> _WORK ITEM_:
Reproduce every line of the material below verbatim, keeping each line break where it falls.

> _SUPPLIED RECORDS_:
____________
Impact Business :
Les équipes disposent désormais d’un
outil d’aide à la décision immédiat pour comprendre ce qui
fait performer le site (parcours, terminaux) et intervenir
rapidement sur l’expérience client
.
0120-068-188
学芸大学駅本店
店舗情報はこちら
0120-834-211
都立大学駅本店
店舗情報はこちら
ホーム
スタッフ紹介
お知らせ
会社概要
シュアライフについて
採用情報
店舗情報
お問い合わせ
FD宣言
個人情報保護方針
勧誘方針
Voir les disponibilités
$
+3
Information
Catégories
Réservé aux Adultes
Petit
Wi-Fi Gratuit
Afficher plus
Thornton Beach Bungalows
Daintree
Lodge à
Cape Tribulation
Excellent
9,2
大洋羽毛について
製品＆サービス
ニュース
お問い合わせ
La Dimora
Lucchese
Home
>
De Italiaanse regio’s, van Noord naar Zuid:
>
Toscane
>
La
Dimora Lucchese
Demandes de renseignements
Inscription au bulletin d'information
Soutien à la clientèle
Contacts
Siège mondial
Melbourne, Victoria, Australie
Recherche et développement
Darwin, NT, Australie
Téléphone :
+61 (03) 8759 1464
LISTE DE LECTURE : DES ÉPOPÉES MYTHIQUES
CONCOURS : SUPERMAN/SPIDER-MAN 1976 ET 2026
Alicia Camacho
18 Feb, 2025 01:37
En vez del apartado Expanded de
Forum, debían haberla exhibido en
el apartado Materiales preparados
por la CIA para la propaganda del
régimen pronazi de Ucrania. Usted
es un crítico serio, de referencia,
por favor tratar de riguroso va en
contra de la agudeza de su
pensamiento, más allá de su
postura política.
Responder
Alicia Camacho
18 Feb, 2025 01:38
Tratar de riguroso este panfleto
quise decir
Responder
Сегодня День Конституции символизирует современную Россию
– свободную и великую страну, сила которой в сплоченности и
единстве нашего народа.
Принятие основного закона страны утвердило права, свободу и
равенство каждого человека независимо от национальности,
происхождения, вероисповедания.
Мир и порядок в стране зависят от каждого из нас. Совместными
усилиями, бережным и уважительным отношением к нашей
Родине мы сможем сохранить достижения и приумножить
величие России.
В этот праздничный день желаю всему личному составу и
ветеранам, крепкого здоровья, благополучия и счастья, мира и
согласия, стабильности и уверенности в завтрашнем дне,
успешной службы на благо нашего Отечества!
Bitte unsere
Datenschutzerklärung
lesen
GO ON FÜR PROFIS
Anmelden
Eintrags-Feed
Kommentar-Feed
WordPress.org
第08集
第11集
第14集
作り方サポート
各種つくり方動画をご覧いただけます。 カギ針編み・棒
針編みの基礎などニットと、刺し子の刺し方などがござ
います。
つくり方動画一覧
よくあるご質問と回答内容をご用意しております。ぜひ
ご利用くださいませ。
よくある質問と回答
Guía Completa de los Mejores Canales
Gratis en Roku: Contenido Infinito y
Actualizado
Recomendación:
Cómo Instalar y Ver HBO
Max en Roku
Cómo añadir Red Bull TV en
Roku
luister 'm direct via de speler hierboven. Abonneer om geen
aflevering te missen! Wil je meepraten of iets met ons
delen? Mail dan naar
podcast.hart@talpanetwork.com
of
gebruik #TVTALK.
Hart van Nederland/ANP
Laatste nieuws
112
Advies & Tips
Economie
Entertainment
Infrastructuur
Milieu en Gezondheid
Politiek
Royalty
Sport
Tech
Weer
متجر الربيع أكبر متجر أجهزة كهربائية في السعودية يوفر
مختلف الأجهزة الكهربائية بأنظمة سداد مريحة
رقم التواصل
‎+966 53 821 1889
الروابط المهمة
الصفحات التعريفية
____________
> _ANSWER BOX_:
Impact Business :
Les équipes disposent désormais d’un
outil d’aide à la décision immédiat pour comprendre ce qui
fait performer le site (parcours, terminaux) et intervenir
rapidement sur l’expérience client
.
0120-068-188
学芸大学駅本店
店舗情報はこちら
0120-834-211
都立大学駅本店
店舗情報はこちら
ホーム
スタッフ紹介
お知らせ
会社概要
シュアライフについて
採用情報
店舗情報
お問い合わせ
FD宣言
個人情報保護方針
勧誘方針
Voir les disponibilités
$
+3
Information
Catégories
Réservé aux Adultes
Petit
Wi-Fi Gratuit
Afficher plus
Thornton Beach Bungalows
Daintree
Lodge à
Cape Tribulation
Excellent
9,2
大洋羽毛について
製品＆サービス
ニュース
お問い合わせ
La Dimora
Lucchese
Home
>
De Italiaanse regio’s, van Noord naar Zuid:
>
Toscane
>
La
Dimora Lucchese
Demandes de renseignements
Inscription au bulletin d'information
Soutien à la clientèle
Contacts
Siège mondial
Melbourne, Victoria, Australie
Recherche et développement
Darwin, NT, Australie
Téléphone :
+61 (03) 8759 1464
LISTE DE LECTURE : DES ÉPOPÉES MYTHIQUES
CONCOURS : SUPERMAN/SPIDER-MAN 1976 ET 2026
Alicia Camacho
18 Feb, 2025 01:37
En vez del apartado Expanded de
Forum, debían haberla exhibido en
el apartado Materiales preparados
por la CIA para la propaganda del
régimen pronazi de Ucrania. Usted
es un crítico serio, de referencia,
por favor tratar de riguroso va en
contra de la agudeza de su
pensamiento, más allá de su
postura política.
Responder
Alicia Camacho
18 Feb, 2025 01:38
Tratar de riguroso este panfleto
quise decir
Responder
Сегодня День Конституции символизирует современную Россию
– свободную и великую страну, сила которой в сплоченности и
единстве нашего народа.
Принятие основного закона страны утвердило права, свободу и
равенство каждого человека независимо от национальности,
происхождения, вероисповедания.
Мир и порядок в стране зависят от каждого из нас. Совместными
усилиями, бережным и уважительным отношением к нашей
Родине мы сможем сохранить достижения и приумножить
величие России.
В этот праздничный день желаю всему личному составу и
ветеранам, крепкого здоровья, благополучия и счастья, мира и
согласия, стабильности и уверенности в завтрашнем дне,
успешной службы на благо нашего Отечества!
Bitte unsere
Datenschutzerklärung
lesen
GO ON FÜR PROFIS
Anmelden
Eintrags-Feed
Kommentar-Feed
WordPress.org
第08集
第11集
第14集
作り方サポート
各種つくり方動画をご覧いただけます。 カギ針編み・棒
針編みの基礎などニットと、刺し子の刺し方などがござ
います。
つくり方動画一覧
よくあるご質問と回答内容をご用意しております。ぜひ
ご利用くださいませ。
よくある質問と回答
Guía Completa de los Mejores Canales
Gratis en Roku: Contenido Infinito y
Actualizado
Recomendación:
Cómo Instalar y Ver HBO
Max en Roku
Cómo añadir Red Bull TV en
Roku
luister 'm direct via de speler hierboven. Abonneer om geen
aflevering te missen! Wil je meepraten of iets met ons
delen? Mail dan naar
podcast.hart@talpanetwork.com
of
gebruik #TVTALK.
Hart van Nederland/ANP
Laatste nieuws
112
Advies & Tips
Economie
Entertainment
Infrastructuur
Milieu en Gezondheid
Politiek
Royalty
Sport
Tech
Weer
متجر الربيع أكبر متجر أجهزة كهربائية في السعودية يوفر
مختلف الأجهزة الكهربائية بأنظمة سداد مريحة
رقم التواصل
‎+966 53 821 1889
الروابط المهمة
الصفحات التعريفية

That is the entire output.